• [What to work on]: Every entry below should be written out exactly, and no image should appear.

• [Records shown]:
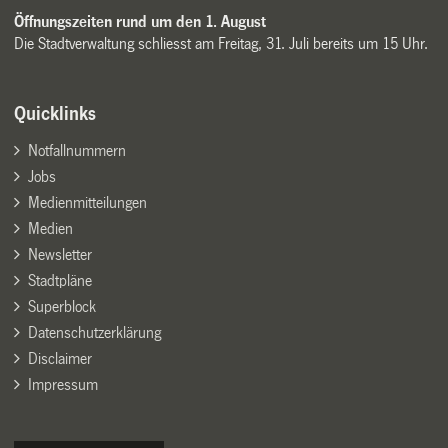
Öffnungszeiten rund um den 1. August
Die Stadtverwaltung schliesst am Freitag, 31. Juli bereits um 15 Uhr.
Quicklinks
Notfallnummern
Jobs
Medienmitteilungen
Medien
Newsletter
Stadtpläne
Superblock
Datenschutzerklärung
Disclaimer
Impressum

• [Answer]:
Öffnungszeiten rund um den 1. August
Die Stadtverwaltung schliesst am Freitag, 31. Juli bereits um 15 Uhr.
Quicklinks
Notfallnummern
Jobs
Medienmitteilungen
Medien
Newsletter
Stadtpläne
Superblock
Datenschutzerklärung
Disclaimer
Impressum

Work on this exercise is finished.